● **What you should do**: Rewrite all of the material below with "Richmond" switched to "Burnaby" wherever it appears and everything else unchanged, leaving the pictures out.

● **Supplied entries**:
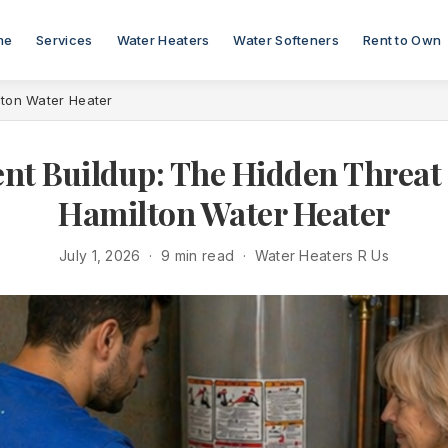
me
Services
Water Heaters
Water Softeners
Rent to Own
lton Water Heater
nt Buildup: The Hidden Threat 
Hamilton Water Heater
July 1, 2026 · 9 min read · Water Heaters R Us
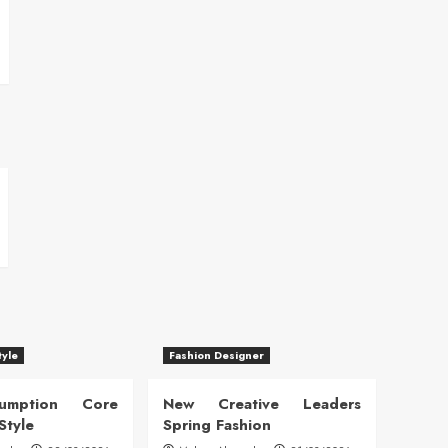
tyle
Fashion Designer
sumption Core
New Creative Leaders
Style
Spring Fashion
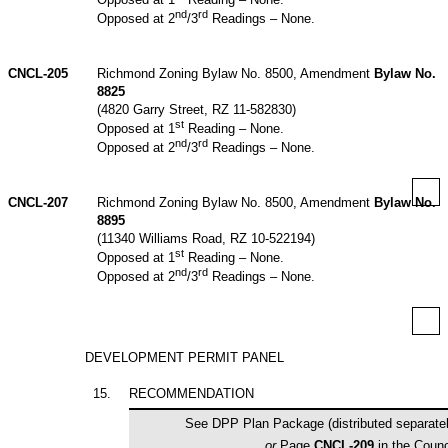
nd
rd
Opposed at 2
/3
Readings – None.
CNCL-205
Richmond Zoning Bylaw No. 8500, Amendment
Bylaw No.
8825
(4820 Garry Street, RZ 11-582830)
st
Opposed at 1
Reading – None.
nd
rd
Opposed at 2
/3
Readings – None.
CNCL-207
Richmond Zoning Bylaw No. 8500, Amendment
Bylaw No.
8895
(11340 Williams Road, RZ 10-522194)
st
Opposed at 1
Reading – None.
nd
rd
Opposed at 2
/3
Readings – None.
DEVELOPMENT PERMIT PANEL
15
.
RECOMMENDATION
See DPP Plan Package (distributed separately
or
Page
CNCL-209
in the Coun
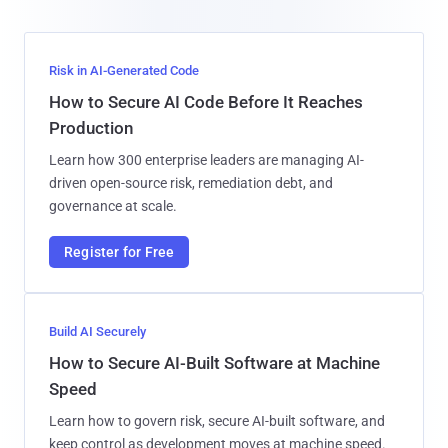
Risk in AI-Generated Code
How to Secure AI Code Before It Reaches
Production
Learn how 300 enterprise leaders are managing AI-
driven open-source risk, remediation debt, and
governance at scale.
Register for Free
Build AI Securely
How to Secure AI-Built Software at Machine
Speed
Learn how to govern risk, secure AI-built software, and
keep control as development moves at machine speed.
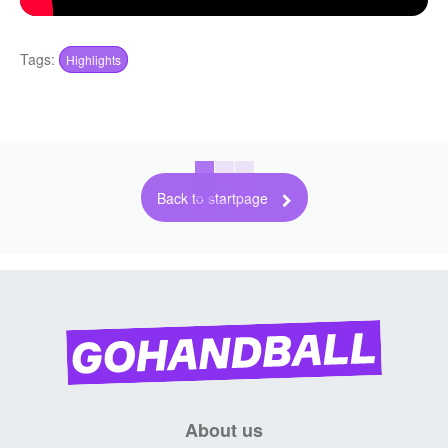
Tags:
Highlights
Back to startpage
About us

● **Response to this exercise**:
me
Services
Water Heaters
Water Softeners
Rent to Own
lton Water Heater
nt Buildup: The Hidden Threat 
Hamilton Water Heater
July 1, 2026 · 9 min read · Water Heaters R Us
tyle
Fashion Designer
sumption Core
New Creative Leaders
Style
Spring Fashion
nd
rd
Opposed at 2
/3
Readings – None.
CNCL-205
Burnaby Zoning Bylaw No. 8500, Amendment
Bylaw No.
8825
(4820 Garry Street, RZ 11-582830)
st
Opposed at 1
Reading – None.
nd
rd
Opposed at 2
/3
Readings – None.
CNCL-207
Burnaby Zoning Bylaw No. 8500, Amendment
Bylaw No.
8895
(11340 Williams Road, RZ 10-522194)
st
Opposed at 1
Reading – None.
nd
rd
Opposed at 2
/3
Readings – None.
DEVELOPMENT PERMIT PANEL
15
.
RECOMMENDATION
See DPP Plan Package (distributed separately
or
Page
CNCL-209
in the Coun
Risk in AI-Generated Code
How to Secure AI Code Before It Reaches
Production
Learn how 300 enterprise leaders are managing AI-
driven open-source risk, remediation debt, and
governance at scale.
Register for Free
Build AI Securely
How to Secure AI-Built Software at Machine
Speed
Learn how to govern risk, secure AI-built software, and
keep control as development moves at machine speed.
Tags:
Highlights
Back to startpage
About us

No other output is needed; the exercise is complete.